I don't know how to enforce it. I mean, in other countries, people stay going in the direction of the traffic. They stop at the lights. They do all that kind of stuff. Those countries have polite societies. They do have—it's a different society, too.

Yes. You know what we don't have here? Shaming people.

Oh, that happened to me. Where? Copenhagen or Amsterdam or some place where they ride a bike line. I was riding and I had to stop to look for directions on my phone and all of a sudden I'm hearing this: "Get out of the bike, you idiot. You committed a faux pas."

Boy, did I ever. So they yell at you?

Yes. I was shamed. And then you were like, "I'm never stopping the bike lane again." Yes. It was so embarrassing.
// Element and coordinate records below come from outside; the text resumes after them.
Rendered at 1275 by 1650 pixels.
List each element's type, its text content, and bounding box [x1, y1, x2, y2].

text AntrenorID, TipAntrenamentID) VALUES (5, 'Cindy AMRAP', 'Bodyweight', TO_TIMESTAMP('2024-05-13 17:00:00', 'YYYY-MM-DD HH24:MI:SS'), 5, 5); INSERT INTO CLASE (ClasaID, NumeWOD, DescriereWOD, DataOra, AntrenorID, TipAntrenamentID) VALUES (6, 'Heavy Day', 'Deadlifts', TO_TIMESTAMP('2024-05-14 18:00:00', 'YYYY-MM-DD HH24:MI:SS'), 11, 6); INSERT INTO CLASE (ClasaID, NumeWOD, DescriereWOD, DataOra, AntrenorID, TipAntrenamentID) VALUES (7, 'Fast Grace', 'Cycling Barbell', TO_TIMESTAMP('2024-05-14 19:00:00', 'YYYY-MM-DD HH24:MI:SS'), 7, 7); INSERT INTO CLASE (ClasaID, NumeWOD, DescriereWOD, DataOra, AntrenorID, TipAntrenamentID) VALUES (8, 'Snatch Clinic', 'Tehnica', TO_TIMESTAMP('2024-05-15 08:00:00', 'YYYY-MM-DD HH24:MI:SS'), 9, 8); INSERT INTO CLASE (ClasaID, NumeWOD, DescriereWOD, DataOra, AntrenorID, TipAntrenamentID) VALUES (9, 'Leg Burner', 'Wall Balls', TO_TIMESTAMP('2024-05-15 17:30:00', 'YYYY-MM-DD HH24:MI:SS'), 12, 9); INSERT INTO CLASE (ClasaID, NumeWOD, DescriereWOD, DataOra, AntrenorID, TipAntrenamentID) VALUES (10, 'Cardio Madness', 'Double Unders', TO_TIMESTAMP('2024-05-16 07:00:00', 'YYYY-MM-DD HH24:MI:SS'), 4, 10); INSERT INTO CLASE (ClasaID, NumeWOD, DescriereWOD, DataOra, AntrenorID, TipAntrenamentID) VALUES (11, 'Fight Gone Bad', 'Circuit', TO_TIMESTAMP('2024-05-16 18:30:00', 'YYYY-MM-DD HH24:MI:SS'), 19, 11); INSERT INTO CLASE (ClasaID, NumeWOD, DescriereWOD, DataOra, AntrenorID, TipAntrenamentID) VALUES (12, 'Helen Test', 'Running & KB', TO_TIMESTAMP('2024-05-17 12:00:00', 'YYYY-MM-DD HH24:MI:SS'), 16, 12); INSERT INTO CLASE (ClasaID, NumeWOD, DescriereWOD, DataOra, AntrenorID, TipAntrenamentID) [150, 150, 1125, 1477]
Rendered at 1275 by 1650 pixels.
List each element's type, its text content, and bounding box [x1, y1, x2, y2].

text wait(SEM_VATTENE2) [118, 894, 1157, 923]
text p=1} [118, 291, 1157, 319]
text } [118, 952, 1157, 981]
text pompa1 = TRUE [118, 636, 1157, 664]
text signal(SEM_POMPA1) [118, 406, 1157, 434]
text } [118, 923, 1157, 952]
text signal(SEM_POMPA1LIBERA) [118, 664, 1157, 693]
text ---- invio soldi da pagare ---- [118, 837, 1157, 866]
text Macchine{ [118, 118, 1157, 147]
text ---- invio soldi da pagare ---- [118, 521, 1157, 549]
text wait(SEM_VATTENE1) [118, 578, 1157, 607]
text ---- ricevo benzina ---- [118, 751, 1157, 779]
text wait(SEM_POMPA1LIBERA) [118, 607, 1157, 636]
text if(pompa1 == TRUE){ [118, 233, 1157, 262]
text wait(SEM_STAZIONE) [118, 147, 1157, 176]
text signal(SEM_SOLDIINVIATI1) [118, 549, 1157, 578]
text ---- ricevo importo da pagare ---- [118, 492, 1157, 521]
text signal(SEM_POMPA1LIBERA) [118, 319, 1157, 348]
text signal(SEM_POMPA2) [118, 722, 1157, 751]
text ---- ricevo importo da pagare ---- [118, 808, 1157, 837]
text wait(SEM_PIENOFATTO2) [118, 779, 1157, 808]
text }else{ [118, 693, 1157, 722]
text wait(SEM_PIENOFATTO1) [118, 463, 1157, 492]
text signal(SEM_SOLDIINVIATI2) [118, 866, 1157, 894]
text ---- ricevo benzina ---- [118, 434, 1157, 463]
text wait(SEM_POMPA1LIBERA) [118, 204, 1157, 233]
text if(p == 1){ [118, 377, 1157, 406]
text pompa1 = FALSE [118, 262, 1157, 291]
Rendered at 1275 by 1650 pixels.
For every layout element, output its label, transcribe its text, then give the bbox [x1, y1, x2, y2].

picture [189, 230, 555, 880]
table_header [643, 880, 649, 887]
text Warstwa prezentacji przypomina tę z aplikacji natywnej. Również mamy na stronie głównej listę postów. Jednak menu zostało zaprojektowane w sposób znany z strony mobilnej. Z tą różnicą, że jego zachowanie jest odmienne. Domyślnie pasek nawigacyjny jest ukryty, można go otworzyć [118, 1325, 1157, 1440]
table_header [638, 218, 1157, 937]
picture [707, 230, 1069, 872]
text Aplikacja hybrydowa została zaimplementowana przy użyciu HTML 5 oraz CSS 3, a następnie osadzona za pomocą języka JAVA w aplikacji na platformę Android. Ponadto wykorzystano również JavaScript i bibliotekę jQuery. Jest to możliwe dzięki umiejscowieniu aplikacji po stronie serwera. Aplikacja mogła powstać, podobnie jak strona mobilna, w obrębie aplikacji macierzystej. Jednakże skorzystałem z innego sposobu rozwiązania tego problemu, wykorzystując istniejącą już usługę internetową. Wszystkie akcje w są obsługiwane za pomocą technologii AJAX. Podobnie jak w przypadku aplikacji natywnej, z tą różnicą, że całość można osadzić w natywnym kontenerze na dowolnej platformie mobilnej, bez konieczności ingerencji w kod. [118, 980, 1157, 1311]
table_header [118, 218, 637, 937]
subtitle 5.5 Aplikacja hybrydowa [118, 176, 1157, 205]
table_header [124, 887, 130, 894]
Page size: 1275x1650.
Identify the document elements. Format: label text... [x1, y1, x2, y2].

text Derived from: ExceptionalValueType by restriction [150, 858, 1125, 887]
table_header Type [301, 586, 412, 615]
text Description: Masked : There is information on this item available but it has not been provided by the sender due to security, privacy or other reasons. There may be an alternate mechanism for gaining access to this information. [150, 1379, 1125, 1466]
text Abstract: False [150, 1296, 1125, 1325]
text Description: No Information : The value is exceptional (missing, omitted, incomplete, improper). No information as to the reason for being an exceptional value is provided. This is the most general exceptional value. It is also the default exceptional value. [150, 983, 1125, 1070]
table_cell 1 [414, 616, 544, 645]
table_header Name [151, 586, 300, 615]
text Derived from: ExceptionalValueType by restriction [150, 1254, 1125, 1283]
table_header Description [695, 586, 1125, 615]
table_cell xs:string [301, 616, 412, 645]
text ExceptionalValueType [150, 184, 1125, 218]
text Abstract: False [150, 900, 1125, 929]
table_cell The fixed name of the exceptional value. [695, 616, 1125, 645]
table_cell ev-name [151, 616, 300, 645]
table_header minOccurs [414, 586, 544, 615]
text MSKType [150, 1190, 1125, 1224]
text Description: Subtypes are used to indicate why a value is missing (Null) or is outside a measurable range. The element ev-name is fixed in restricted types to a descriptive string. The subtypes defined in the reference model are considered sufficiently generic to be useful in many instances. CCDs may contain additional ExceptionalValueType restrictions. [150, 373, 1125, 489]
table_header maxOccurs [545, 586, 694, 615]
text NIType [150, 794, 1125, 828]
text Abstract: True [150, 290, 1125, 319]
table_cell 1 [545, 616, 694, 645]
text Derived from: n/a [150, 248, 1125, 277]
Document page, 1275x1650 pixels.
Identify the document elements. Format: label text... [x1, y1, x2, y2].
It's up to the cyclist to shame the other cyclist for doing the wrong thing. Cuz normally when I see someone coming at me, I go, "What an—" under my breath. But I don't go, "You're going the wrong way, you—" If I go "wrong way," like, am I—is this guy going to like put on the brakes and go, "Okay, we're—yes, we're going to settle this right now"? All of a sudden, he's Irish.

Yes. There are a lot of people in the bike path now. Yes. Yes. The delivery guys, they're zooming, man. They're going so fast and often times they're going the wrong way. In a sense, I don't blame them. They get paid by the delivery, right? And so their incentive is to make as many deliveries in their day as they possibly can as fast as they can.

The corporation is responsible. Yeah. The structure of how they get paid makes them behave that way, right?

I'm thinking about all the times, you know, I'm on my phone: "Where the hell's my delivery? Oh, why is my delivery taking so long? Ah, where's my—where's my delivery?" You know what the guy's doing? He's cutting corners because he's so damn stressed out cuz he needs to make my pizza delivery. He does not want you to yell at him. I don't yell. Okay. I'm not a yelling guy.

Do you do anything? Do you say, "Sorry, I can't give you a tip"? No, no. I tip. I always tip. I tip 20% even if it's bad service because society has ruined life forever. That's your tip.